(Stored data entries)
□ □ □

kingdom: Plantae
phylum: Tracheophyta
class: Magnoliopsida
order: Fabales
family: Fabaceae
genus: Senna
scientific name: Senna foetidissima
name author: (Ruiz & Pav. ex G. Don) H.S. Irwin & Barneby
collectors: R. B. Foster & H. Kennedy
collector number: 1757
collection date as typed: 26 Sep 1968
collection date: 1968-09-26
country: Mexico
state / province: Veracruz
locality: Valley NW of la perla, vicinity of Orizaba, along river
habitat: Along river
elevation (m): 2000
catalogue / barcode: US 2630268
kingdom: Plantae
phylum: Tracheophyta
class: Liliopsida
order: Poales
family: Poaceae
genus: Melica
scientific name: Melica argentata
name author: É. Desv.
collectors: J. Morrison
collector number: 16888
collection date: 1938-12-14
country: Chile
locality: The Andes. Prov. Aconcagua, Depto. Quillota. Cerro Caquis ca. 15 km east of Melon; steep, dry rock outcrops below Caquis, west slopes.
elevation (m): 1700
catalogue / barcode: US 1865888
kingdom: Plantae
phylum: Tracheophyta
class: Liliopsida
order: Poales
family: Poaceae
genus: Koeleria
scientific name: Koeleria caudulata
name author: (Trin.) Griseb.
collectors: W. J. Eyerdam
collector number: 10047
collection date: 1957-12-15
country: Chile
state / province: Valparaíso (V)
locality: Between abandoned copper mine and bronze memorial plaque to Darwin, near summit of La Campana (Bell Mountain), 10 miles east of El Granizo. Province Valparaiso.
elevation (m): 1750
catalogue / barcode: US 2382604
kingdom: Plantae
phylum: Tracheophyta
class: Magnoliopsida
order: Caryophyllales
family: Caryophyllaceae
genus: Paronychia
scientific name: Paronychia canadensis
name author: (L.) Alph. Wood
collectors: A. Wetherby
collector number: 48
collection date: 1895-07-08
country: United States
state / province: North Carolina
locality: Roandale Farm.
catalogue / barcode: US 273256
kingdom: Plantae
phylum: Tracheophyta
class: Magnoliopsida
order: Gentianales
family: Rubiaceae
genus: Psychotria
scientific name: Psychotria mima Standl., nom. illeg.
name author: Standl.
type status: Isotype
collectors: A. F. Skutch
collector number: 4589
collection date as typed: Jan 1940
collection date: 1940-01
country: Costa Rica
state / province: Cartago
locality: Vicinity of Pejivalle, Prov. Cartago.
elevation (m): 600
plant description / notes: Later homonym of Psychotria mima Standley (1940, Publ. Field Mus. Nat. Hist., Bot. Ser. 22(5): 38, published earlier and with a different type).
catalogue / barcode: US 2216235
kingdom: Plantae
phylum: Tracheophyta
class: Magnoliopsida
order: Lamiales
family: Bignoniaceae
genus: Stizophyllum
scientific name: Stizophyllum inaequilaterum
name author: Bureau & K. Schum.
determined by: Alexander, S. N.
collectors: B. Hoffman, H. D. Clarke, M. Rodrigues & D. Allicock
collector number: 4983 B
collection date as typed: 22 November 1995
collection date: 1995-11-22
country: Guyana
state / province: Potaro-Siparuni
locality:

□ □ □

• What the task requires:
Reproduce verbatim the lines of the material from the line containing "name author: (Trin.) Griseb." through the line containing "genus: Stizophyllum", inclusive.

• Complete output:
name author: (Trin.) Griseb.
collectors: W. J. Eyerdam
collector number: 10047
collection date: 1957-12-15
country: Chile
state / province: Valparaíso (V)
locality: Between abandoned copper mine and bronze memorial plaque to Darwin, near summit of La Campana (Bell Mountain), 10 miles east of El Granizo. Province Valparaiso.
elevation (m): 1750
catalogue / barcode: US 2382604
kingdom: Plantae
phylum: Tracheophyta
class: Magnoliopsida
order: Caryophyllales
family: Caryophyllaceae
genus: Paronychia
scientific name: Paronychia canadensis
name author: (L.) Alph. Wood
collectors: A. Wetherby
collector number: 48
collection date: 1895-07-08
country: United States
state / province: North Carolina
locality: Roandale Farm.
catalogue / barcode: US 273256
kingdom: Plantae
phylum: Tracheophyta
class: Magnoliopsida
order: Gentianales
family: Rubiaceae
genus: Psychotria
scientific name: Psychotria mima Standl., nom. illeg.
name author: Standl.
type status: Isotype
collectors: A. F. Skutch
collector number: 4589
collection date as typed: Jan 1940
collection date: 1940-01
country: Costa Rica
state / province: Cartago
locality: Vicinity of Pejivalle, Prov. Cartago.
elevation (m): 600
plant description / notes: Later homonym of Psychotria mima Standley (1940, Publ. Field Mus. Nat. Hist., Bot. Ser. 22(5): 38, published earlier and with a different type).
catalogue / barcode: US 2216235
kingdom: Plantae
phylum: Tracheophyta
class: Magnoliopsida
order: Lamiales
family: Bignoniaceae
genus: Stizophyllum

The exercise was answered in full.